Write out the lines from the start of the records through the line containing "high-quality, vetted carers", leaving the pictures out of your answer.

Recorded data
┄┄┄┄┄┄

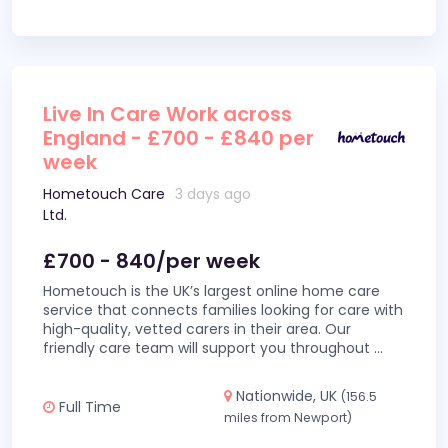
Live In Care Work across
England - £700 - £840 per
week
Hometouch Care
3 days ago
Ltd.
£700 - 840/per week
Hometouch is the UK’s largest online home care
service that connects families looking for care with
high-quality, vetted carers in their area. Our
friendly care team will support you throughout
...
Nationwide, UK
(156.5
Full Time
miles from Newport)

┄┄┄┄┄┄

#### OUTPUT OF THE EXERCISE:
Live In Care Work across
England - £700 - £840 per
week
Hometouch Care
3 days ago
Ltd.
£700 - 840/per week
Hometouch is the UK’s largest online home care
service that connects families looking for care with
high-quality, vetted carers in their area. Our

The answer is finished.